Turritella macroTurritella agate is the youngest fossil I currently use. The shells inside it belong to creatures who emerged millions of years after the ammonites went extinct.

 

I hadn’t realized that Turritella agate was a misnomer. (It took me long enough to catch the name. I was told it once briefly and it sounded to me like tarantula or tarantella…)

 

Apparently it was originally named after a species of saltwater snail that has a similar steeply pitched shell to the ones found in this stone. Sea snails of the genus Turritella had been previously found fossilized in agate in California and Texas. Most stones called turritella agate come from Wyoming, Colorado and Utah, which have freshwater deposits.

 

The fossil deposits range from sandstone to much chalcedony. (Agate is a type of chalcedony, so that part of the name gets partial credit for accuracy…) They bear large quantities of fossilized freshwater snail shells from the genus Elimia. A once flourishing species now extinct, they date from the Eocene. The beds are estimated to have been laid down 51-46 million years ago in what was then a series of shallow lakes.

 

They lived well after the dinosaurs died out, in a warm world where small mammals were establishing a foothold. The overbearing greenhouse gases and hot temperatures in a world almost without ice are thought to have favored small mammals more able to cope with heat, as well as reptiles.

 

 

Part of the reason it took me so long to wrap these was I wasn't sure what metal to use. I ended up hedging and using a blend of bronze, gunmetal and gold coated wires.

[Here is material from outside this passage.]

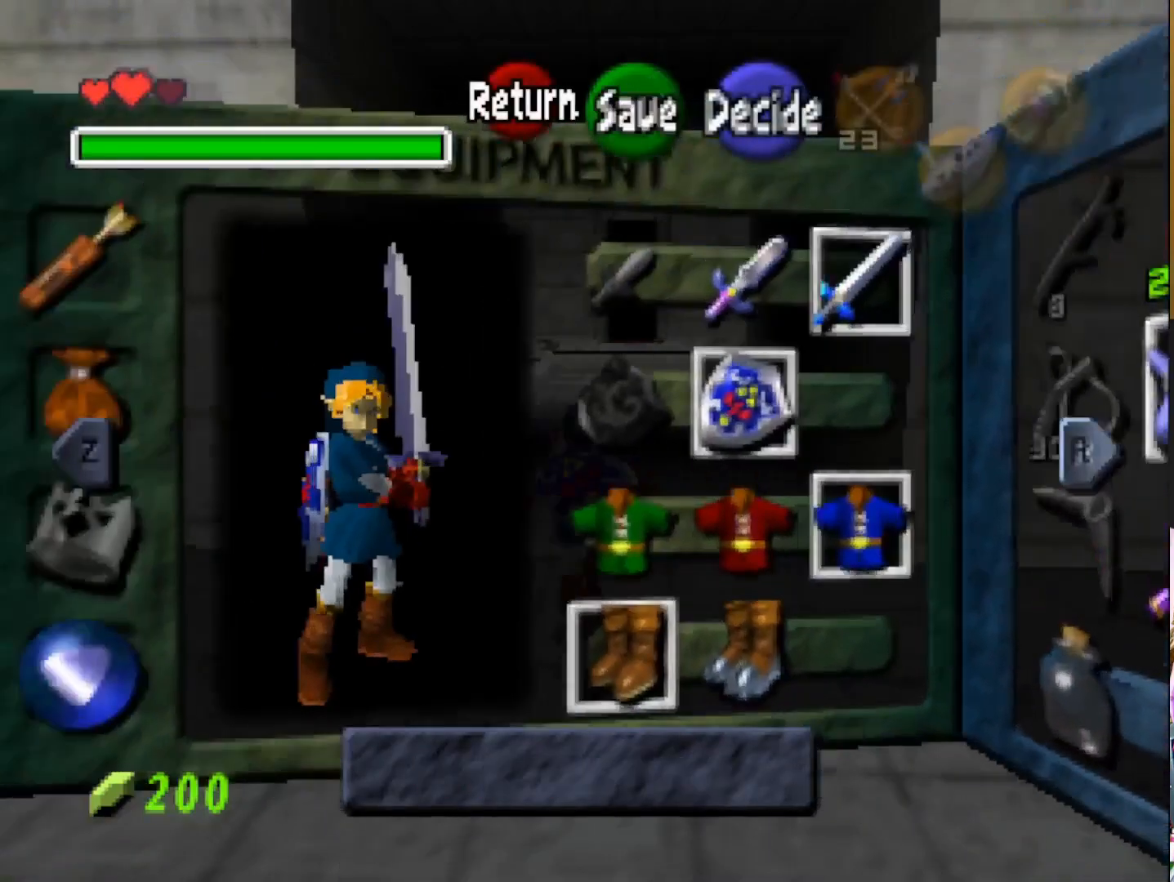
{"buttons": [], "left_stick": "down", "right_stick": "center", "events": [[67, "left_stick", "left"], [283, "left_stick", "center"], [433, "left_stick", "down"]]}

Part of the reason it took me so long to wrap these was I wasn’t sure what metal to use. I ended up hedging and using a blend of bronze, gunmetal and gold coated wires.

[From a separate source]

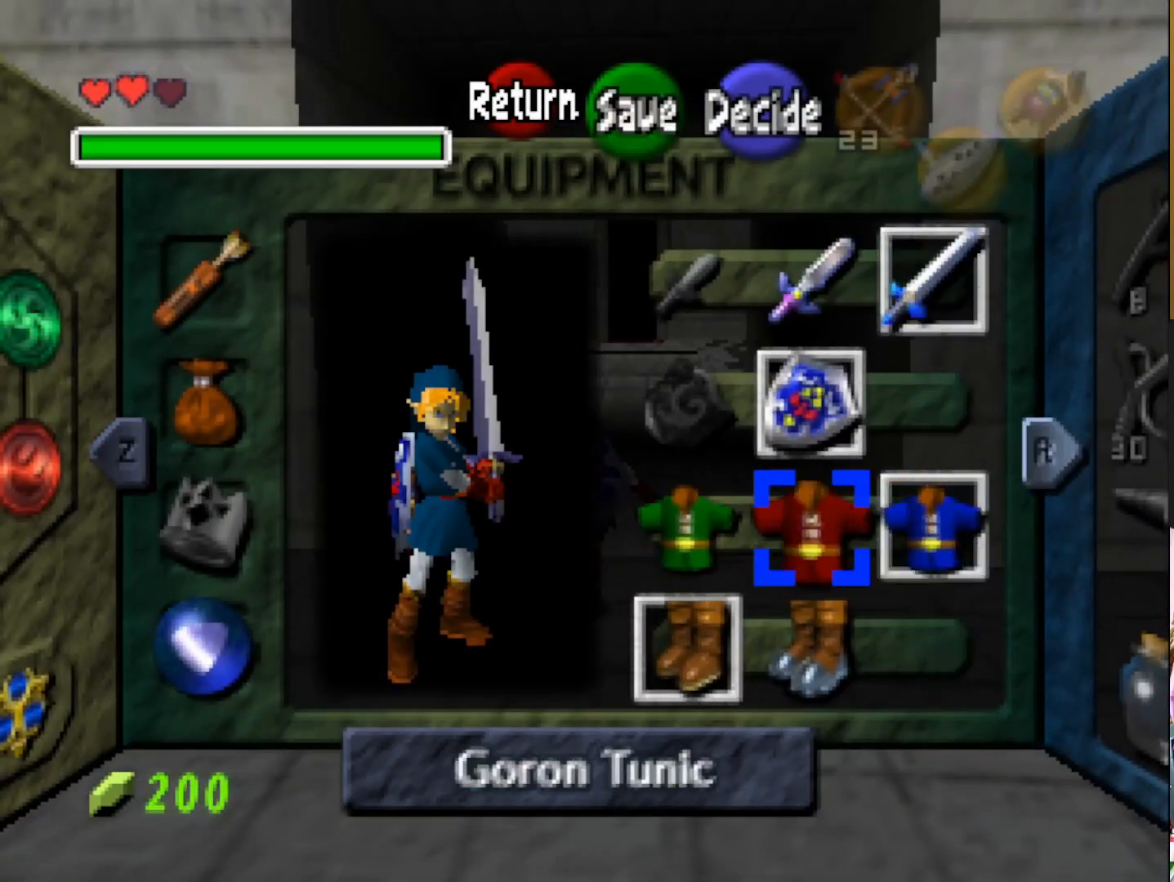
{"buttons": [], "left_stick": "center", "right_stick": "center", "events": [[150, "CROSS", "down"], [283, "CROSS", "up"]]}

I confess I keep having to google it in order to remember how to spell it. I really need to remember, especially since every time I do I find more sites ascribing metaphysical properties to it. That always gets me a bit cranky. I just don’t get why it can’t be awesome because it’s a slice of life from a long lost world-one with different continents and weather and creatures. How is that not cool enough?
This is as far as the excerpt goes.